Between 2006 and 2008, Woods served as a Basketball Australia Board Member. She served a second term on the board between 2014 and 2018.

===Perth Lynx===
Between 2005 and 2013, Woods served as Chair of the Perth Lynx / West Coast Waves of the Women's National Basketball League (WNBL).

===Rebound WA===
In 1986, Woods became involved with Rebound WA, a non-profit helping West Australians with physical disabilities through sport and recreation. She was a board member between 2005 and 2018, and served as Chair of Rebound WA between 2013 and 2018.

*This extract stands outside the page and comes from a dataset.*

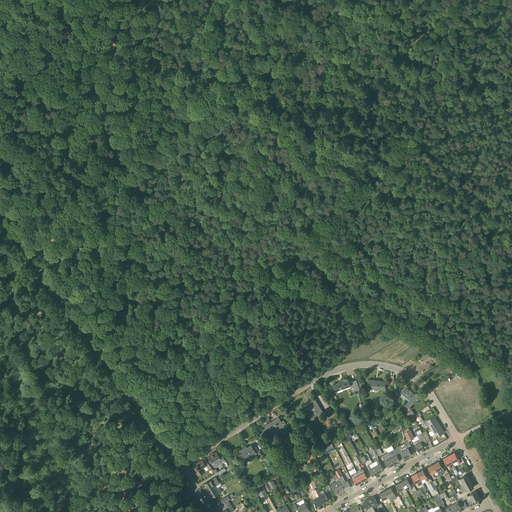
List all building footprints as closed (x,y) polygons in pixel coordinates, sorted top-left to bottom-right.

===Wheelchair Basketball Australia===
As of 2026, Woods was managing scorebench officials for Wheelchair Basketball Australia.

===Awards and honours===
Woods was awarded life membership to Basketball WA in 1999, the Australian Sports Medal in 2000 and Basketball WA Volunteer of the Year Award in 2002. In 2018, she was named a life member of Rebound WA. In 2021, she was one of 11 inaugural inductees into the Basketball WA Hall of Fame.

==Personal life==
Woods raised a daughter as a single mother.

On 8 June 2026, Woods was appointed as a Member of the Order of Australia (AM) in the King's Birthday Honours for significant service to the law, to people with disability, and to basketball administration.